En ce sens, le président de la Mission Locale défend l’idée d’une allocation pour les jeunes : «Il s’agit juste de leur donner de quoi subvenir à leurs besoins. Il ne suffit pas de traverser la rue pour trouver du travail. L’idée est d’avoir un minimum de ressources le temps de la crise, éventuellement sous condition de ressources. Il y a une déconnexion de la part de certains de nos dirigeants. On n’est pas là dans une posture d’assistanat ou de bureau, on est là pour répondre à un besoin primaire. Mais je ne dis pas que ça doit remplacer l’emploi. Ça doit être un amortisseur social. Et on peut s’y attendre, les chiffres alarmants de la pauvreté risquent d’augmenter».

La Garantie Jeunes universelle (497 euros) est perçue positivement, mais le «minimum jeunesse» - que Boris Vallaud est allé promouvoir sur le campus universitaire de Dijon le 3 mars dernier (lire notre article en cliquant ici) - serait plus pertinent pour son inconditionnalité de l’allocation proposée. Cela dans un contexte où la Mission Locale s’attend à une augmentation des étudiants et des bacheliers diplômés parmi les publics accueillis, la raison à un décrochage universitaire mais aussi à un bizutage social sans trop de perpectives solides et pérennes en temps de crise.

«Je m’en sors bien»


L’année dernière, sur le total des jeunes accompagnés par la Mission Locale de l’arrondissement de Dijon, plus de 60 % ont trouvé des CDD ou de l’intérim, et 15 % des CDI.

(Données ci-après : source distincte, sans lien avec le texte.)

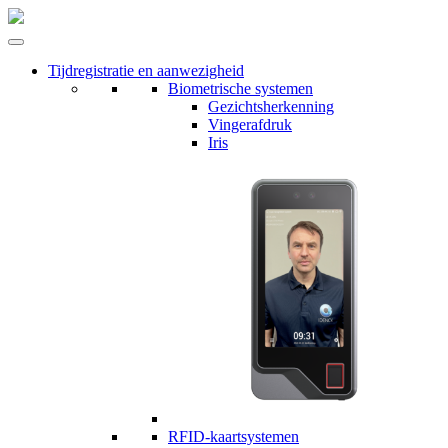
Tijdregistratie en aanwezigheid
Biometrische systemen
Gezichtsherkenning
Vingerafdruk
Iris
RFID-kaartsystemen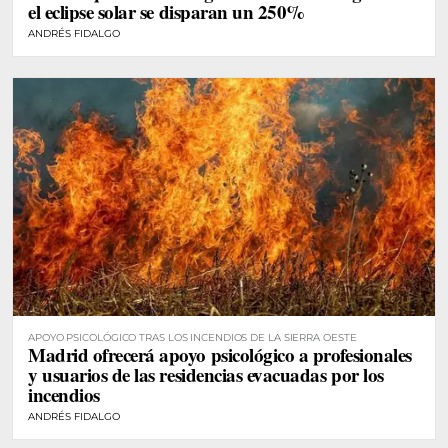
el eclipse solar se disparan un 250%
ANDRÉS FIDALGO
APOYO PSICOLÓGICO TRAS LOS INCENDIOS DE LA SIERRA OESTE
Madrid ofrecerá apoyo psicológico a profesionales
y usuarios de las residencias evacuadas por los
incendios
ANDRÉS FIDALGO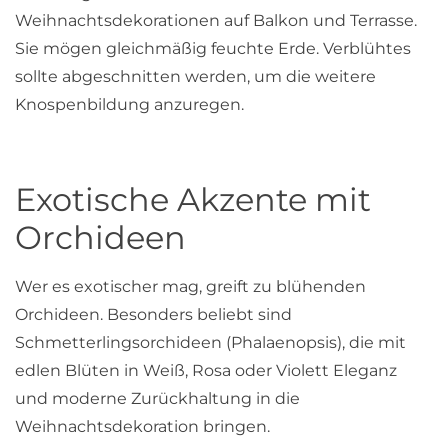
Weihnachtsdekorationen auf Balkon und Terrasse.
Sie mögen gleichmäßig feuchte Erde. Verblühtes
sollte abgeschnitten werden, um die weitere
Knospenbildung anzuregen.
Exotische Akzente mit
Orchideen
Wer es exotischer mag, greift zu blühenden
Orchideen. Besonders beliebt sind
Schmetterlingsorchideen (Phalaenopsis), die mit
edlen Blüten in Weiß, Rosa oder Violett Eleganz
und moderne Zurückhaltung in die
Weihnachtsdekoration bringen.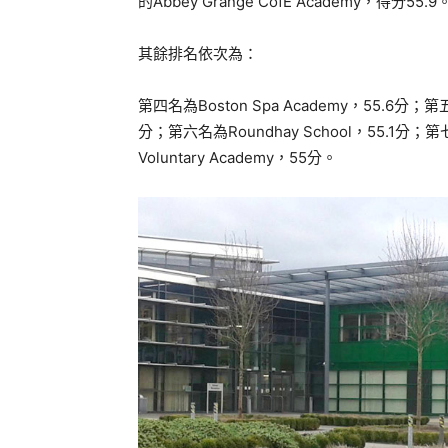
的Abbey Grange CofE Academy，得分55.9
其餘排名依次為：
第四名為Boston Spa Academy，55.6分；第五名是
分；第六名為Roundhay School，55.1分；第七名是
Voluntary Academy，55分。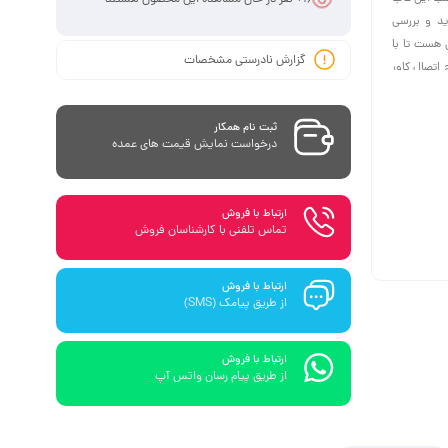
ید و بررسی
 هست تا با
گزارش نادرستی مشخصات
ای بعدی جلوگیری کنید. همراه این محصول 5 عدد پیچ اتصال کاور
ثبت نام همکار
درخواست نمایش قیمت های عمده
ارتباط با فروش
تماس تلفنی با کارشناسان فروش
ارتباط با فروش
از طریق پیامک (SMS)
ارتباط با فروش
از طریق پیام رسان واتس آپ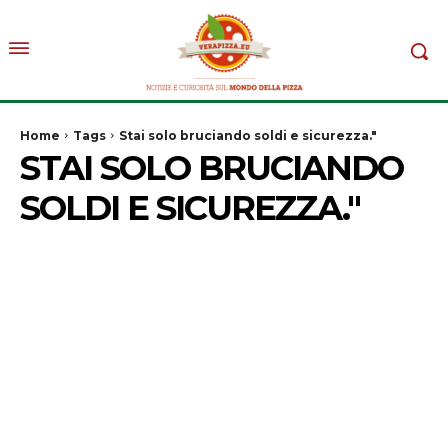
Home
Tags
Stai solo bruciando soldi e sicurezza."
STAI SOLO BRUCIANDO
SOLDI E SICUREZZA."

Fabien, 22 ans, de Dijon, a bénéficié de la Garantie Jeunes. Il s’est retrouvé «à la rue» suite au placement de sa grand-mère chez laquelle il vivait. Ayant quitté le lycée avec un BEP Électrotechnique, le programme dans lequel il est entré en septembre 2020 a commencé par lui redonner confiance en lui au travers des quatre semaines de cours collectifs. Six mois plus tard, le 1er mars 2021, il a signé un CDI à Casino Clemenceau, entreprise qui a pu le voir à l’oeuvre durant deux périodes de stage.
Employé libre-service, il s’assure notamment que «tout soit correctement bien rangé», dans un cadre et une ambiance de travail qui lui plaisent. «Je m’en sors bien», mesure le jeune, passé «entre les gouttes de la crise» (aujourd’hui en activité partielle) et qui a pu obtenir une chambre au Foyer des jeunes travailleurs.